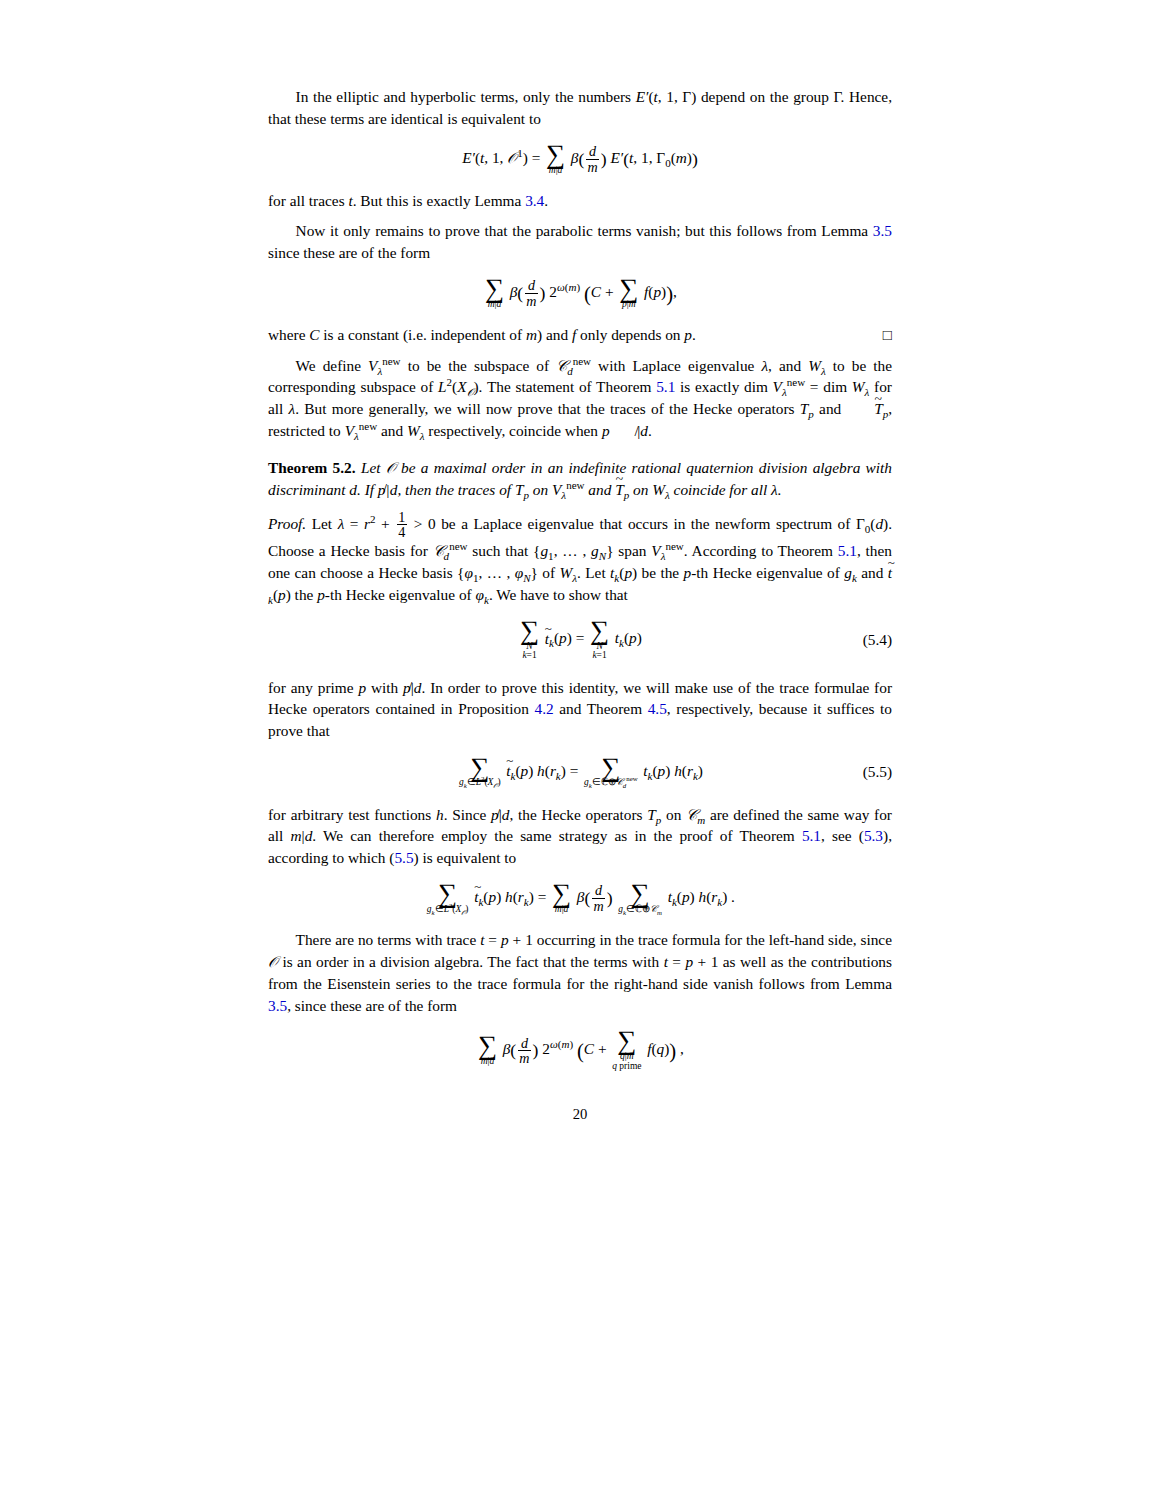In the elliptic and hyperbolic terms, only the numbers E′(t, 1, Γ) depend on the group Γ. Hence, that these terms are identical is equivalent to
E′(t, 1, 𝒪1) = ∑m|d β(dm) E′(t, 1, Γ0(m))
for all traces t. But this is exactly Lemma 3.4.
Now it only remains to prove that the parabolic terms vanish; but this follows from Lemma 3.5 since these are of the form
∑m|d β(dm) 2ω(m) (C + ∑p|m f(p)),
where C is a constant (i.e. independent of m) and f only depends on p. □
We define Vλnew to be the subspace of 𝒞dnew with Laplace eigenvalue λ, and Wλ to be the corresponding subspace of L2(X𝒪). The statement of Theorem 5.1 is exactly dim Vλnew = dim Wλ for all λ. But more generally, we will now prove that the traces of the Hecke operators Tp and ~Tp, restricted to Vλnew and Wλ respectively, coincide when p|d.
Theorem 5.2. Let 𝒪 be a maximal order in an indefinite rational quaternion division algebra with discriminant d. If p|d, then the traces of Tp on Vλnew and ~Tp on Wλ coincide for all λ.
Proof. Let λ = r2 + 14 > 0 be a Laplace eigenvalue that occurs in the newform spectrum of Γ0(d). Choose a Hecke basis for 𝒞dnew such that {g1, … , gN} span Vλnew. According to Theorem 5.1, then one can choose a Hecke basis {φ1, … , φN} of Wλ. Let tk(p) be the p-th Hecke eigenvalue of gk and ~tk(p) the p-th Hecke eigenvalue of φk. We have to show that
∑Nk=1 ~tk(p) = ∑Nk=1 tk(p)
(5.4)
for any prime p with p|d. In order to prove this identity, we will make use of the trace formulae for Hecke operators contained in Proposition 4.2 and Theorem 4.5, respectively, because it suffices to prove that
∑gk∈L2(X𝒪) ~tk(p) h(rk) = ∑gk∈ℂ⊕𝒞dnew tk(p) h(rk)
(5.5)
for arbitrary test functions h. Since p|d, the Hecke operators Tp on 𝒞m are defined the same way for all m|d. We can therefore employ the same strategy as in the proof of Theorem 5.1, see (5.3), according to which (5.5) is equivalent to
∑gk∈L2(X𝒪) ~tk(p) h(rk) = ∑m|d β(dm) ∑gk∈ℂ⊕𝒞m tk(p) h(rk) .
There are no terms with trace t = p + 1 occurring in the trace formula for the left-hand side, since 𝒪 is an order in a division algebra. The fact that the terms with t = p + 1 as well as the contributions from the Eisenstein series to the trace formula for the right-hand side vanish follows from Lemma 3.5, since these are of the form
∑m|d β(dm) 2ω(m) (C + ∑q|m q prime f(q)) ,
20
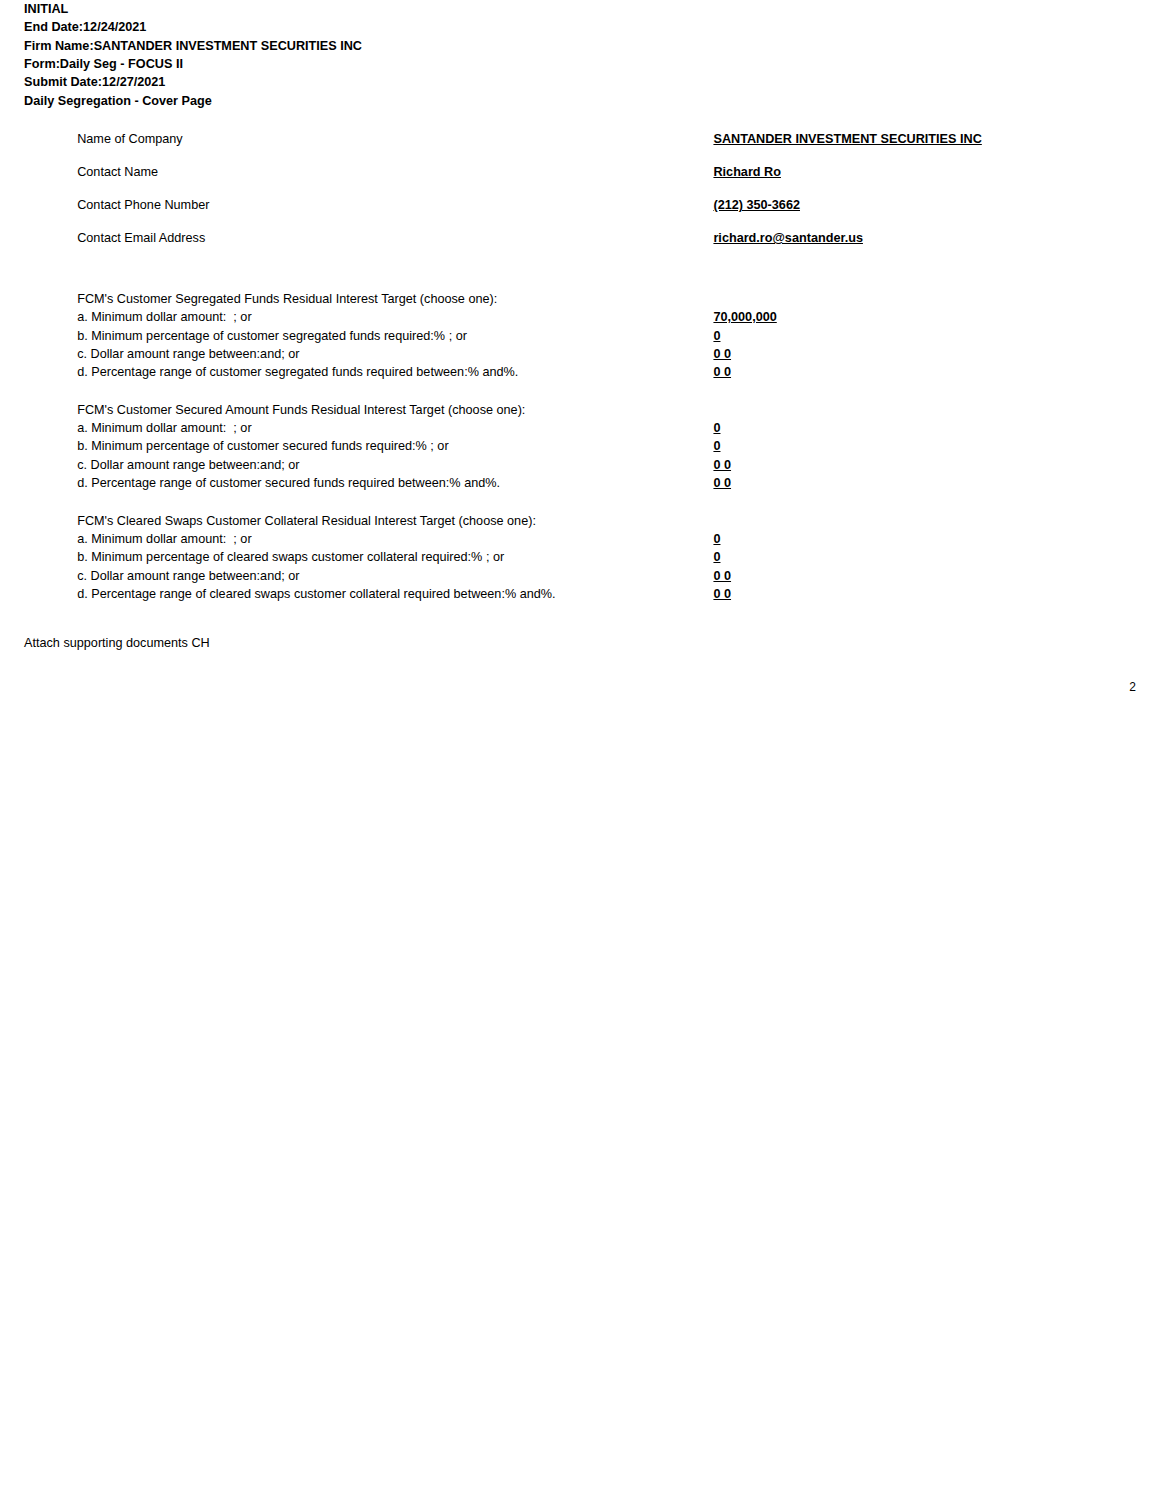INITIAL
End Date:12/24/2021
Firm Name:SANTANDER INVESTMENT SECURITIES INC
Form:Daily Seg - FOCUS II
Submit Date:12/27/2021
Daily Segregation - Cover Page
| Name of Company | SANTANDER INVESTMENT SECURITIES INC |
| Contact Name | Richard Ro |
| Contact Phone Number | (212) 350-3662 |
| Contact Email Address | richard.ro@santander.us |
| FCM's Customer Segregated Funds Residual Interest Target (choose one): |
| a. Minimum dollar amount: ; or | 70,000,000 |
| b. Minimum percentage of customer segregated funds required:% ; or | 0 |
| c. Dollar amount range between:and; or | 0 0 |
| d. Percentage range of customer segregated funds required between:% and%. | 0 0 |
| FCM's Customer Secured Amount Funds Residual Interest Target (choose one): |
| a. Minimum dollar amount: ; or | 0 |
| b. Minimum percentage of customer secured funds required:% ; or | 0 |
| c. Dollar amount range between:and; or | 0 0 |
| d. Percentage range of customer secured funds required between:% and%. | 0 0 |
| FCM's Cleared Swaps Customer Collateral Residual Interest Target (choose one): |
| a. Minimum dollar amount: ; or | 0 |
| b. Minimum percentage of cleared swaps customer collateral required:% ; or | 0 |
| c. Dollar amount range between:and; or | 0 0 |
| d. Percentage range of cleared swaps customer collateral required between:% and%. | 0 0 |
Attach supporting documents CH
2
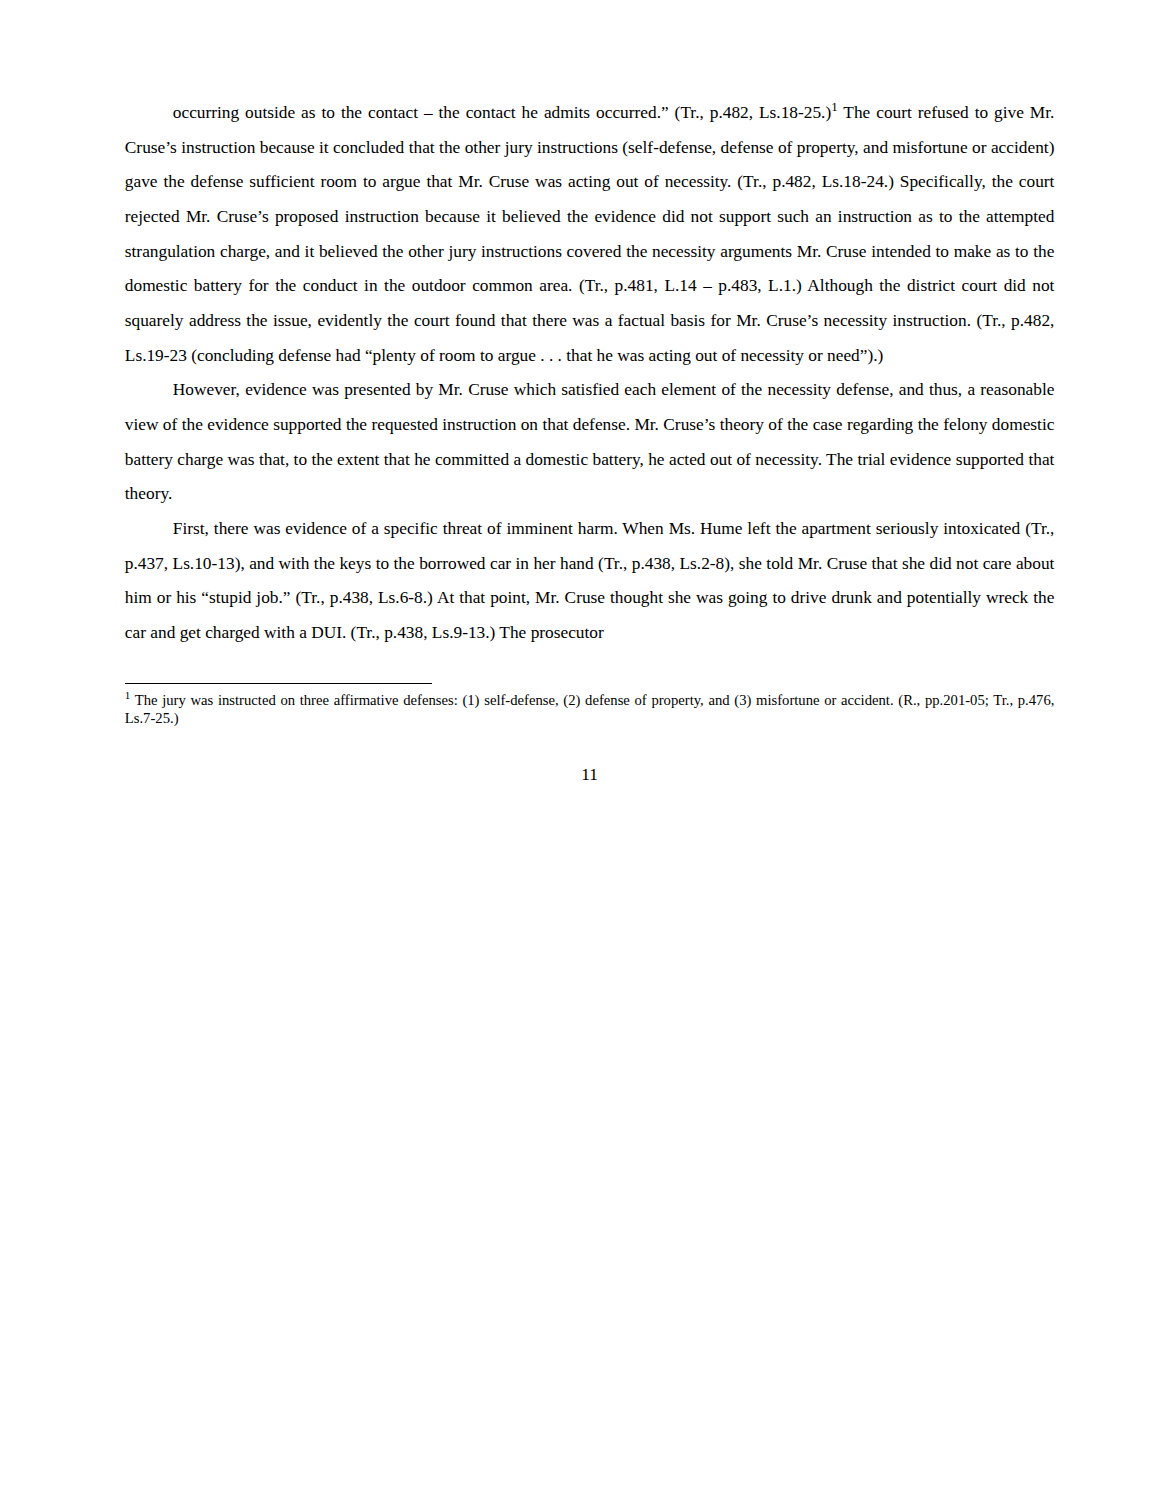occurring outside as to the contact – the contact he admits occurred.” (Tr., p.482, Ls.18-25.)1 The court refused to give Mr. Cruse’s instruction because it concluded that the other jury instructions (self-defense, defense of property, and misfortune or accident) gave the defense sufficient room to argue that Mr. Cruse was acting out of necessity. (Tr., p.482, Ls.18-24.) Specifically, the court rejected Mr. Cruse’s proposed instruction because it believed the evidence did not support such an instruction as to the attempted strangulation charge, and it believed the other jury instructions covered the necessity arguments Mr. Cruse intended to make as to the domestic battery for the conduct in the outdoor common area. (Tr., p.481, L.14 – p.483, L.1.) Although the district court did not squarely address the issue, evidently the court found that there was a factual basis for Mr. Cruse’s necessity instruction. (Tr., p.482, Ls.19-23 (concluding defense had “plenty of room to argue . . . that he was acting out of necessity or need”).)
However, evidence was presented by Mr. Cruse which satisfied each element of the necessity defense, and thus, a reasonable view of the evidence supported the requested instruction on that defense. Mr. Cruse’s theory of the case regarding the felony domestic battery charge was that, to the extent that he committed a domestic battery, he acted out of necessity. The trial evidence supported that theory.
First, there was evidence of a specific threat of imminent harm. When Ms. Hume left the apartment seriously intoxicated (Tr., p.437, Ls.10-13), and with the keys to the borrowed car in her hand (Tr., p.438, Ls.2-8), she told Mr. Cruse that she did not care about him or his “stupid job.” (Tr., p.438, Ls.6-8.) At that point, Mr. Cruse thought she was going to drive drunk and potentially wreck the car and get charged with a DUI. (Tr., p.438, Ls.9-13.) The prosecutor
1 The jury was instructed on three affirmative defenses: (1) self-defense, (2) defense of property, and (3) misfortune or accident. (R., pp.201-05; Tr., p.476, Ls.7-25.)
11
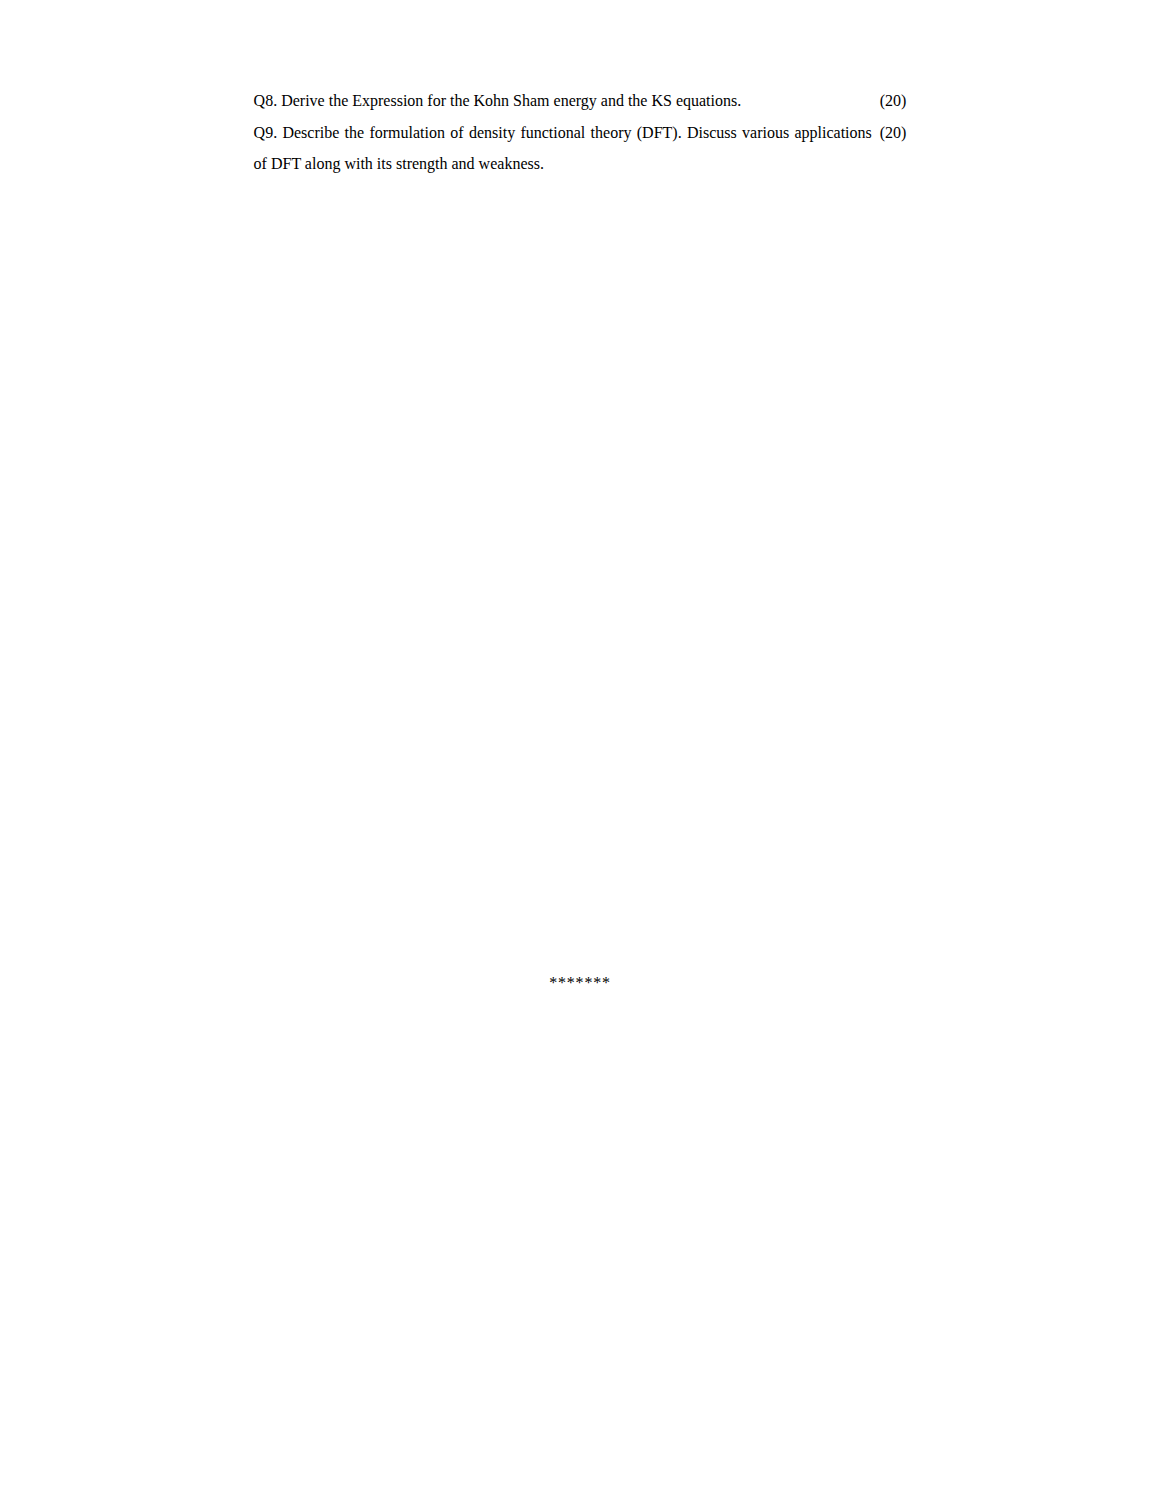Q8. Derive the Expression for the Kohn Sham energy and the KS equations. (20)
(20) Q9. Describe the formulation of density functional theory (DFT). Discuss various applications of DFT along with its strength and weakness.
*******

=-=-=-=-=

Your task is to copy each line of the material that contains the word "theory".

However, evidence was presented by Mr. Cruse which satisfied each element of the necessity defense, and thus, a reasonable view of the evidence supported the requested instruction on that defense. Mr. Cruse’s theory of the case regarding the felony domestic battery charge was that, to the extent that he committed a domestic battery, he acted out of necessity. The trial evidence supported that theory.
(20) Q9. Describe the formulation of density functional theory (DFT). Discuss various applications of DFT along with its strength and weakness.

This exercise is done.